Problem statement = Within these records, how many lines hold "text"? Give the number alone.

________________________

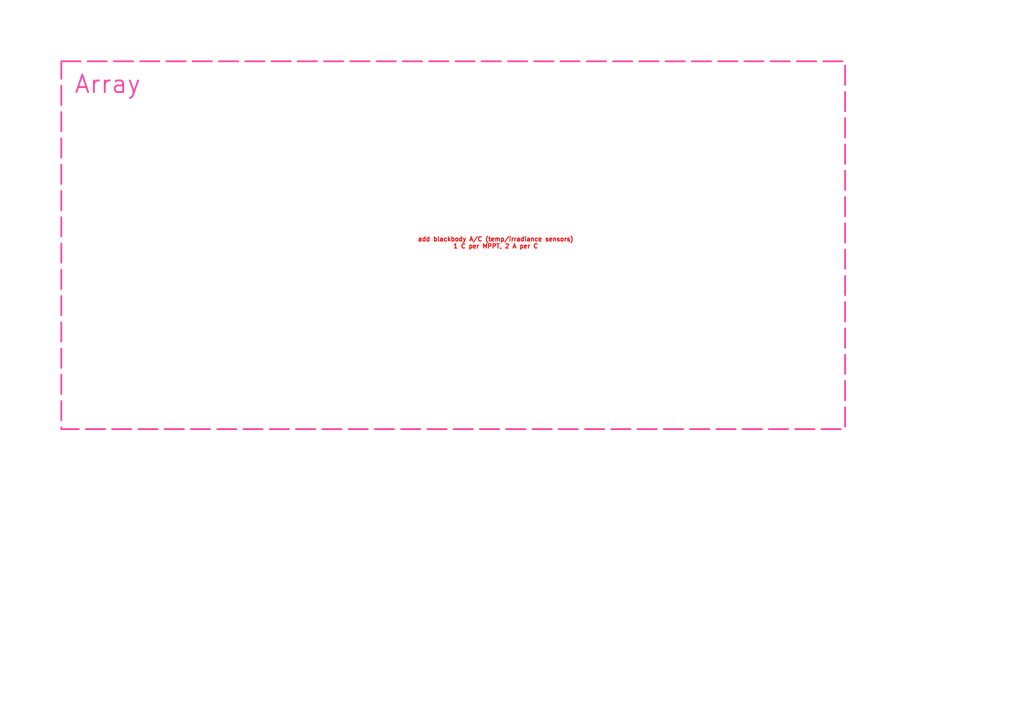
<source format=kicad_sch>
(kicad_sch
	(version 20250114)
	(generator "eeschema")
	(generator_version "9.0")
	(uuid "bb2043d6-a84b-4898-9006-e5f35edc778e")
	(paper "A4")
	(lib_symbols)
	(rectangle
		(start 17.78 17.78)
		(end 245.11 124.46)
		(stroke
			(width 0.508)
			(type dash)
			(color 255 64 158 1)
		)
		(fill
			(type none)
		)
		(uuid aa615085-0881-43ae-b3b8-a43a84f47897)
	)
	(text "Array"
		(exclude_from_sim no)
		(at 31.242 24.638 0)
		(effects
			(font
				(face "KiCad Font")
				(size 5.08 5.08)
				(thickness 0.508)
				(bold yes)
				(color 255 64 158 1)
			)
		)
		(uuid "58eb1cdc-7735-4dbf-b8a0-1759b0f104ca")
	)
	(text "add blackbody A/C (temp/irradiance sensors)\n1 C per MPPT, 2 A per C"
		(exclude_from_sim no)
		(at 143.764 70.612 0)
		(effects
			(font
				(size 1.27 1.27)
				(thickness 0.254)
				(bold yes)
				(color 254 0 0 1)
			)
		)
		(uuid "9b9f2f98-fb55-4ebc-b501-d9c4f9b8197c")
	)
)

</source>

________________________

Reply = 2